§ Exercise:
From the records below, copy out the lines from the one holding "Experience Across Africa with" through the end of the records, inclusive, swapping "messaging" for "texting" and changing nothing else. Leave out the pictures.

+---+

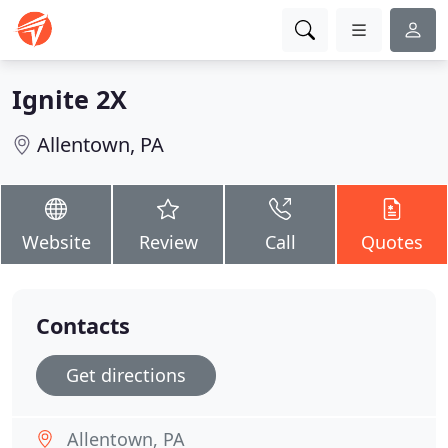
Ignite 2X
Allentown, PA
Website
Review
Call
Quotes
Contacts
Get directions
Allentown, PA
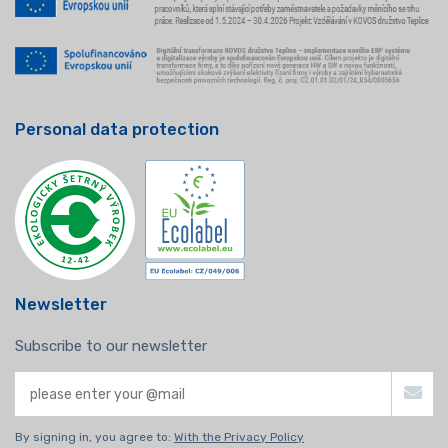
Personal data protection
Newsletter
Subscribe to our newsletter
By signing in, you agree to:
With the Privacy Policy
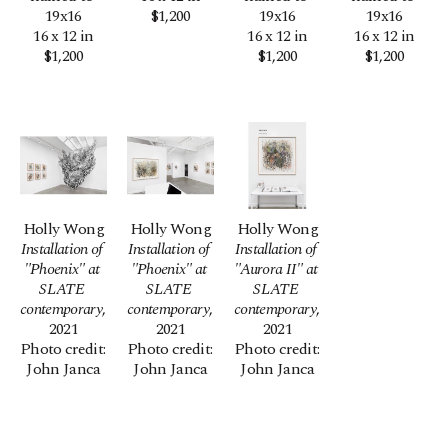
19x16
$1,200
19x16
19x16
16 x 12 in
16 x 12 in
16 x 12 in
$1,200
$1,200
$1,200
Holly Wong
Holly Wong
Holly Wong
Installation of 
Installation of 
Installation of 
"Phoenix" at 
"Phoenix" at 
"Aurora II" at 
SLATE 
SLATE 
SLATE 
contemporary
, 
contemporary
, 
contemporary
, 
2021
2021
2021
Photo credit: 
Photo credit: 
Photo credit: 
John Janca
John Janca
John Janca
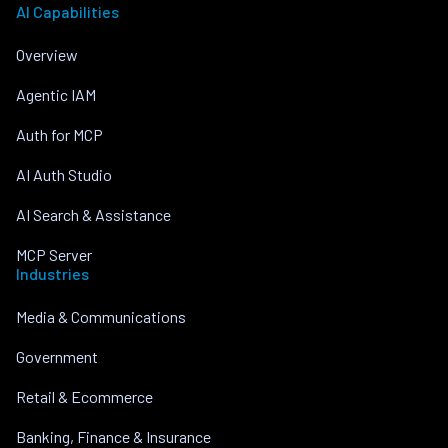
AI Capabilities
Overview
Agentic IAM
Auth for MCP
AI Auth Studio
AI Search & Assistance
MCP Server
Industries
Media & Communications
Government
Retail & Ecommerce
Banking, Finance & Insurance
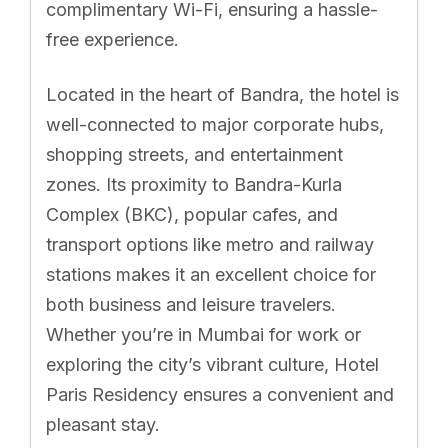
complimentary Wi-Fi, ensuring a hassle-
free experience.
Located in the heart of Bandra, the hotel is
well-connected to major corporate hubs,
shopping streets, and entertainment
zones. Its proximity to Bandra-Kurla
Complex (BKC), popular cafes, and
transport options like metro and railway
stations makes it an excellent choice for
both business and leisure travelers.
Whether you’re in Mumbai for work or
exploring the city’s vibrant culture, Hotel
Paris Residency ensures a convenient and
pleasant stay.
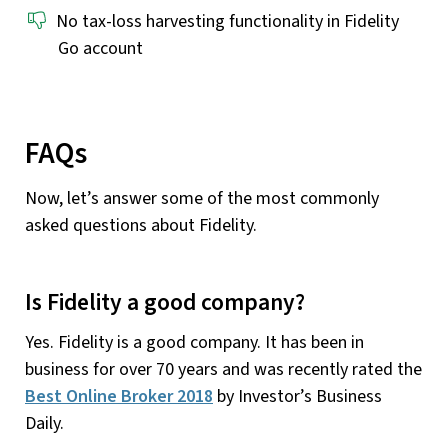
No tax-loss harvesting functionality in Fidelity
Go account
FAQs
Now, let’s answer some of the most commonly
asked questions about Fidelity.
Is Fidelity a good company?
Yes. Fidelity is a good company. It has been in
business for over 70 years and was recently rated the
Best Online Broker 2018
by Investor’s Business
Daily.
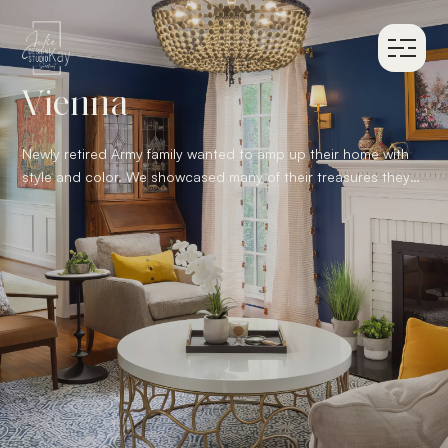
Vienna
Newly retired Army family wanted to amp up their home with
style and color. We showcased many of their treasures they
have collected over the past 20 years of military moves,
which created a swoon worthy space ready to entertain
guests of all ages.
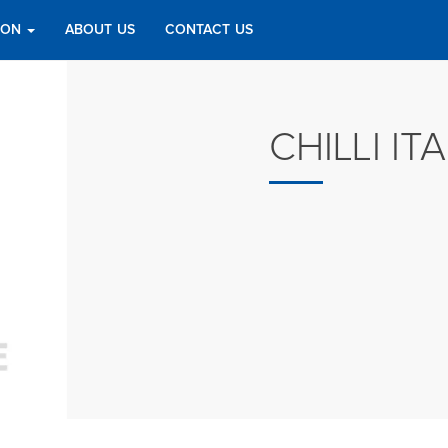
TION
ABOUT US
CONTACT US
CHILLI IT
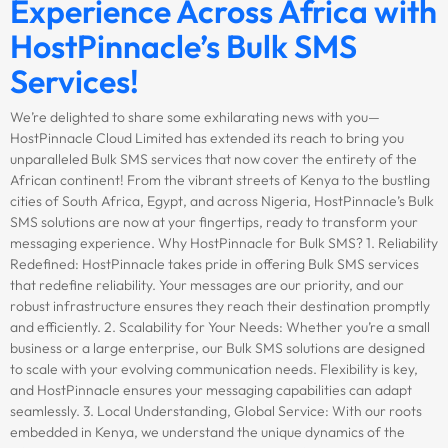
Experience Across Africa with
HostPinnacle’s Bulk SMS
Services!
We’re delighted to share some exhilarating news with you—
HostPinnacle Cloud Limited has extended its reach to bring you
unparalleled Bulk SMS services that now cover the entirety of the
African continent! From the vibrant streets of Kenya to the bustling
cities of South Africa, Egypt, and across Nigeria, HostPinnacle’s Bulk
SMS solutions are now at your fingertips, ready to transform your
messaging experience. Why HostPinnacle for Bulk SMS? 1. Reliability
Redefined: HostPinnacle takes pride in offering Bulk SMS services
that redefine reliability. Your messages are our priority, and our
robust infrastructure ensures they reach their destination promptly
and efficiently. 2. Scalability for Your Needs: Whether you’re a small
business or a large enterprise, our Bulk SMS solutions are designed
to scale with your evolving communication needs. Flexibility is key,
and HostPinnacle ensures your messaging capabilities can adapt
seamlessly. 3. Local Understanding, Global Service: With our roots
embedded in Kenya, we understand the unique dynamics of the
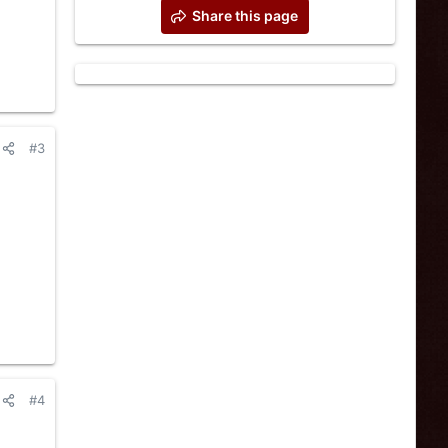
Share this page
#3
#4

+---+

§ Exercise answer:
Experience Across Africa with
HostPinnacle’s Bulk SMS
Services!
We’re delighted to share some exhilarating news with you—
HostPinnacle Cloud Limited has extended its reach to bring you
unparalleled Bulk SMS services that now cover the entirety of the
African continent! From the vibrant streets of Kenya to the bustling
cities of South Africa, Egypt, and across Nigeria, HostPinnacle’s Bulk
SMS solutions are now at your fingertips, ready to transform your
texting experience. Why HostPinnacle for Bulk SMS? 1. Reliability
Redefined: HostPinnacle takes pride in offering Bulk SMS services
that redefine reliability. Your messages are our priority, and our
robust infrastructure ensures they reach their destination promptly
and efficiently. 2. Scalability for Your Needs: Whether you’re a small
business or a large enterprise, our Bulk SMS solutions are designed
to scale with your evolving communication needs. Flexibility is key,
and HostPinnacle ensures your texting capabilities can adapt
seamlessly. 3. Local Understanding, Global Service: With our roots
embedded in Kenya, we understand the unique dynamics of the
Share this page
#3
#4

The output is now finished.